Go through the data below. Pull out every line that has the word "money".

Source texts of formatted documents
※

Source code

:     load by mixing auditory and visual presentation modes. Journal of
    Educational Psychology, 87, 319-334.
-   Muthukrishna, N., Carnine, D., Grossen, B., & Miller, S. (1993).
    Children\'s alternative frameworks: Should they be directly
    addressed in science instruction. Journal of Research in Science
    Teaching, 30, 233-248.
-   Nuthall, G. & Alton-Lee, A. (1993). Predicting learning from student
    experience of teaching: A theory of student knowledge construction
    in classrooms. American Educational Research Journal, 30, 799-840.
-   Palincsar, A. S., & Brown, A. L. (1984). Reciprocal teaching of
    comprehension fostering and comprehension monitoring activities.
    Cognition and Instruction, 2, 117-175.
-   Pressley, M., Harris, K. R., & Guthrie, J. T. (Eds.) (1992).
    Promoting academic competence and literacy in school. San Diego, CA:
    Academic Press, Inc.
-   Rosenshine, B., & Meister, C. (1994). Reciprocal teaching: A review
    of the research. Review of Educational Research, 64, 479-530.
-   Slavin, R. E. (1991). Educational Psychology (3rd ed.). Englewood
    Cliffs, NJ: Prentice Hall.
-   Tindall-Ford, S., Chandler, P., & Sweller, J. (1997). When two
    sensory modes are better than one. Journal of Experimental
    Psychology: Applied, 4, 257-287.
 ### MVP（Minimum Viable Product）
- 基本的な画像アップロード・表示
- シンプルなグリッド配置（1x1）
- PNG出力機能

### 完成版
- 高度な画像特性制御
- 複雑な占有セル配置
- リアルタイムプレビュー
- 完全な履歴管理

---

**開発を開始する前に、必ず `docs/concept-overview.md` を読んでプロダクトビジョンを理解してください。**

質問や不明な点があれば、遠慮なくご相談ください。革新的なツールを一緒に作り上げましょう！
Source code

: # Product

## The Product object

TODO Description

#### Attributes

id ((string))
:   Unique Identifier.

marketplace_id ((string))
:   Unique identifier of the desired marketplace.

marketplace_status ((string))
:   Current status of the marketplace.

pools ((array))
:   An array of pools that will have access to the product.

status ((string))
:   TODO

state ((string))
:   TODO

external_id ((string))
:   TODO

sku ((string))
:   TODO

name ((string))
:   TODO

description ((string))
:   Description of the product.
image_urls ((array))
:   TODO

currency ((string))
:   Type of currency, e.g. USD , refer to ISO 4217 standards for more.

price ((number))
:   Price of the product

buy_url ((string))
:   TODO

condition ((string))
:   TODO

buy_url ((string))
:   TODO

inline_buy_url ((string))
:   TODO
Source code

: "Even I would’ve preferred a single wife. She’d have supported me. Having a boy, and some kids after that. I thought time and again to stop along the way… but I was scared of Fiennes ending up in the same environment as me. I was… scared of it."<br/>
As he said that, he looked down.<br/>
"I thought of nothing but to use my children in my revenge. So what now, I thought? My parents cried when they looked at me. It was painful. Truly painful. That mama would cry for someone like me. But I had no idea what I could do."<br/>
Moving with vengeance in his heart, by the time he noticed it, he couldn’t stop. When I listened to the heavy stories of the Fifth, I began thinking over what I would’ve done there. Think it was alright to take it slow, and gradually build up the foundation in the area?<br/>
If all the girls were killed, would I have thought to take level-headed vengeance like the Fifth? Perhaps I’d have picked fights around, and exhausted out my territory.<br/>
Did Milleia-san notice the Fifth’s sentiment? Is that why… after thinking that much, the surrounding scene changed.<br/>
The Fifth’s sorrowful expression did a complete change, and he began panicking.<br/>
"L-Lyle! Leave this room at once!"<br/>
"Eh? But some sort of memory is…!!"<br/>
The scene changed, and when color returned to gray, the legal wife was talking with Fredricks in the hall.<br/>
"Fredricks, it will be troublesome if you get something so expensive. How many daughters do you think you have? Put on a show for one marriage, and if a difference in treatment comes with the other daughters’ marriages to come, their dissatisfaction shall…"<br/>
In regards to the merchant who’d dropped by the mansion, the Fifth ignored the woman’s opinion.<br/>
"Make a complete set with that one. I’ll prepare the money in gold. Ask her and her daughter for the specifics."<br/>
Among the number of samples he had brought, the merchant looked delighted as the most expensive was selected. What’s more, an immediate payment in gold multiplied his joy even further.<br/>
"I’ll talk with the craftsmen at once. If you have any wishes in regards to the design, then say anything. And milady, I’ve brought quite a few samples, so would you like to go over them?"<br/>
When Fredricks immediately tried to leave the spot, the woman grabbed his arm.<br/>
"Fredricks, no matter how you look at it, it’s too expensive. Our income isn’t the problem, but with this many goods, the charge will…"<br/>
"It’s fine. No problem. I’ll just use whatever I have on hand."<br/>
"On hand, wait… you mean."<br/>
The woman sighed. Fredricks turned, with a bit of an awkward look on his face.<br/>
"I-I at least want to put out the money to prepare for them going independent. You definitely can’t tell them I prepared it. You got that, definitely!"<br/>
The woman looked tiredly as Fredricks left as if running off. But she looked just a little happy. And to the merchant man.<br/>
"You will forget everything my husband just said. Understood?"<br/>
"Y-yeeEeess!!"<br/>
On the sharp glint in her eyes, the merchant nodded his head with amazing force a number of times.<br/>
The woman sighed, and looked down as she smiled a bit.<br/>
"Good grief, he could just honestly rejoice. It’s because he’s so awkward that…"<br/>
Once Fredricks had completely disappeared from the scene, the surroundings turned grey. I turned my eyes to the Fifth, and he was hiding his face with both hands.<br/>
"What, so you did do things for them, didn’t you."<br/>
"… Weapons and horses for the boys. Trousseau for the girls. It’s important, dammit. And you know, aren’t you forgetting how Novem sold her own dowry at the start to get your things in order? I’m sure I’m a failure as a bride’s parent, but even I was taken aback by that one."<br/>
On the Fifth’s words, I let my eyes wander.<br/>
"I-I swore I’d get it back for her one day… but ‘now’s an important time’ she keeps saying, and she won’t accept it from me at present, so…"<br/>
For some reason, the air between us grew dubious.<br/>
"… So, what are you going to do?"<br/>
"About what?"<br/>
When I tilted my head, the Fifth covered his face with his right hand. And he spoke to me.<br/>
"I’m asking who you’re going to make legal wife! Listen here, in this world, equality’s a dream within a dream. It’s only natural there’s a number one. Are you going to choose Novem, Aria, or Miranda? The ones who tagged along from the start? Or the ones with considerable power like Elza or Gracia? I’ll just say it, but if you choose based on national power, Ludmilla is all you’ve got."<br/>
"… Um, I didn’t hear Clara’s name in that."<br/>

※

**Completed task:**
"Make a complete set with that one. I’ll prepare the money in gold. Ask her and her daughter for the specifics."<br/>
"I-I at least want to put out the money to prepare for them going independent. You definitely can’t tell them I prepared it. You got that, definitely!"<br/>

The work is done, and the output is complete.